Customers are usually more concerned with the overall amount of time their gadgets are down than with the repair time. They want to spend as little time as possible down.
So, which metric is more effective for tracking and improving incident management? Because the indicators discussed in this article are critical for businesses and tech groups in general, the answer is all of them.
Despite the fact that they are commonly used interchangeably, each metric contains unique information. They can give a more complete story about how good your team is at incident management and where the team may improve when utilized together.
The mean time to recovery (MTTR) indicates how soon your systems can be restored. When you add in the meantime to reply, you can see how much of the recovery time is due to the team and how much is due to your alert system.
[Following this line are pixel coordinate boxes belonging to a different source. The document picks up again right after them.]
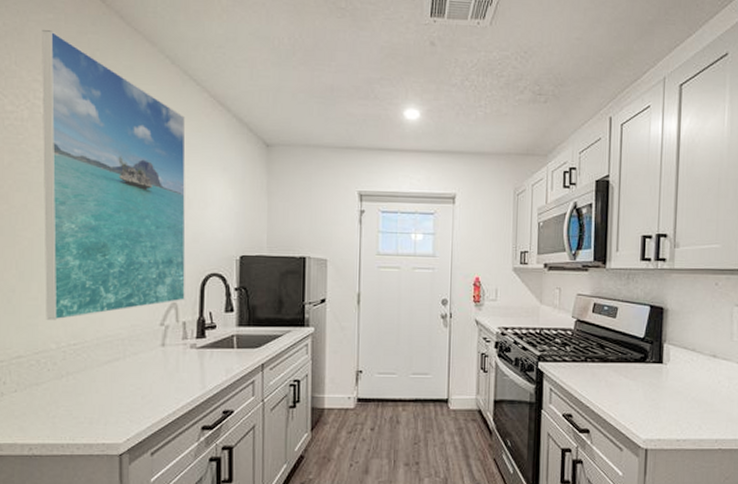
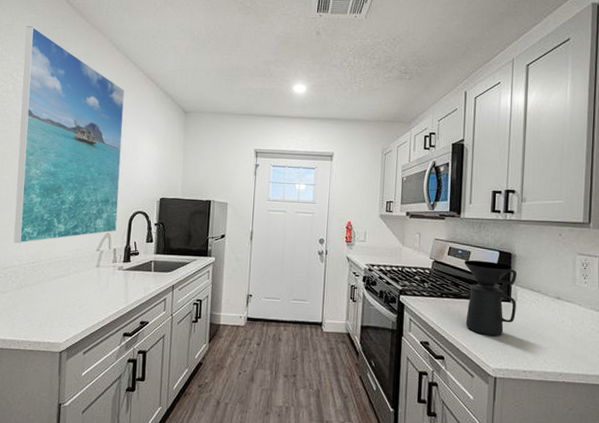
coffee maker: none [611,317,669,404] -> present [464,260,517,337]

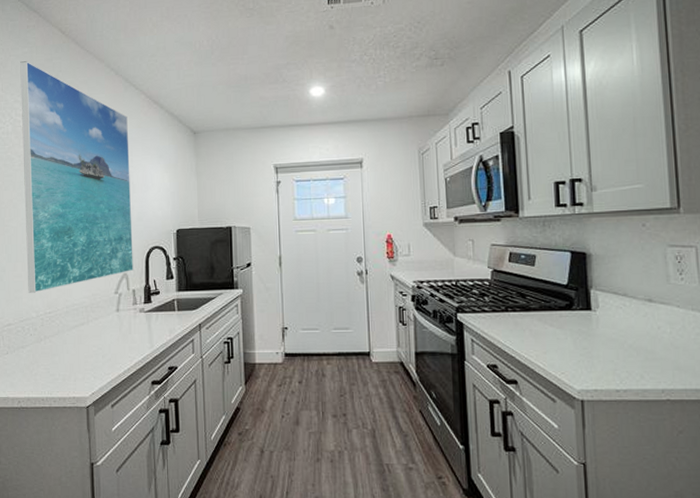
coffee maker: present [464,260,517,337] -> none [529,265,599,353]

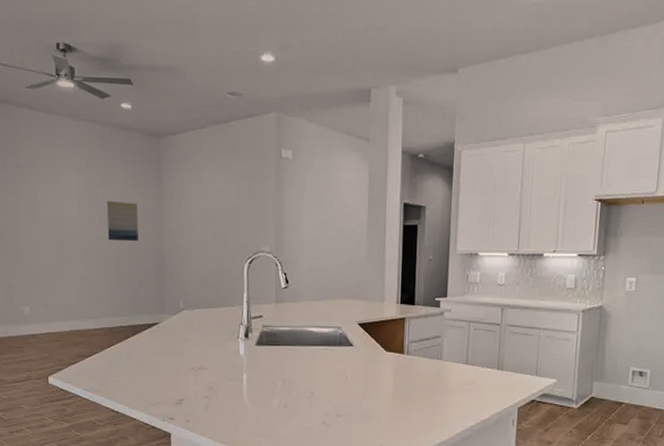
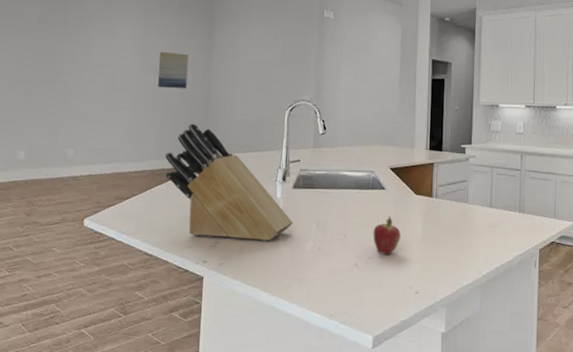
knife block: none [122,278,258,399] -> present [164,123,293,241]
fruit: none [341,373,370,413] -> present [373,216,401,255]

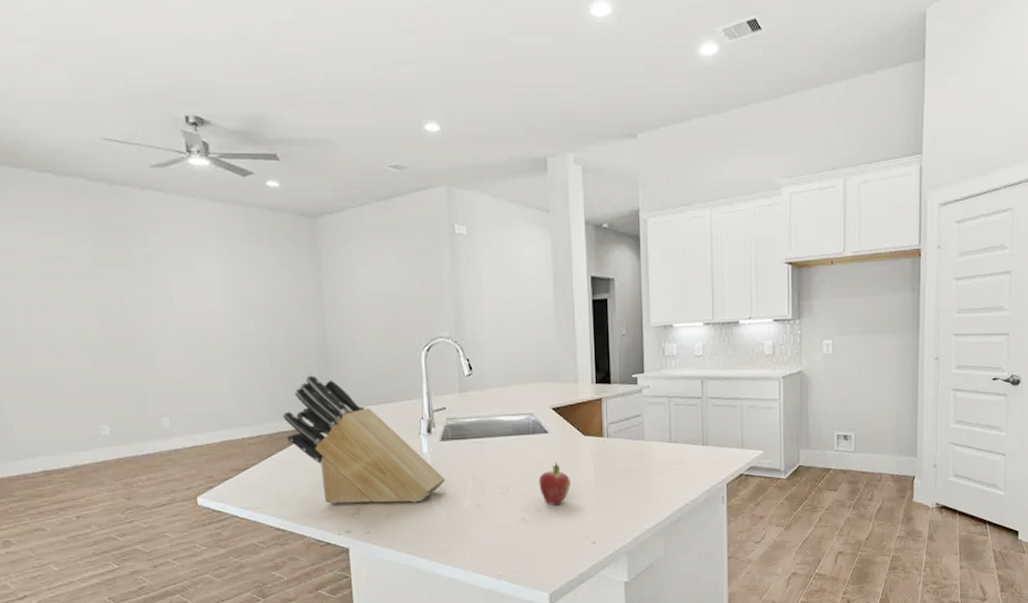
wall art: present [157,51,189,89] -> none [256,290,297,336]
When you add in the average time to repair, you can see how much time the staff spends on repairs versus diagnostics. When you factor in the meantime to address, you can see the whole breadth of correcting and resolving issues beyond the actual downtime they cause.
When you add in the mean time between failures, the picture becomes even wider, revealing how effective your team is at preventing or reducing future problems. To comprehend the whole lifecycle of a product or system, multiply mean time by failure.
Pro tip: INCORPORATE THESE KEY METRICS INTO YOUR DAY-TO-DAY OPERATIONS!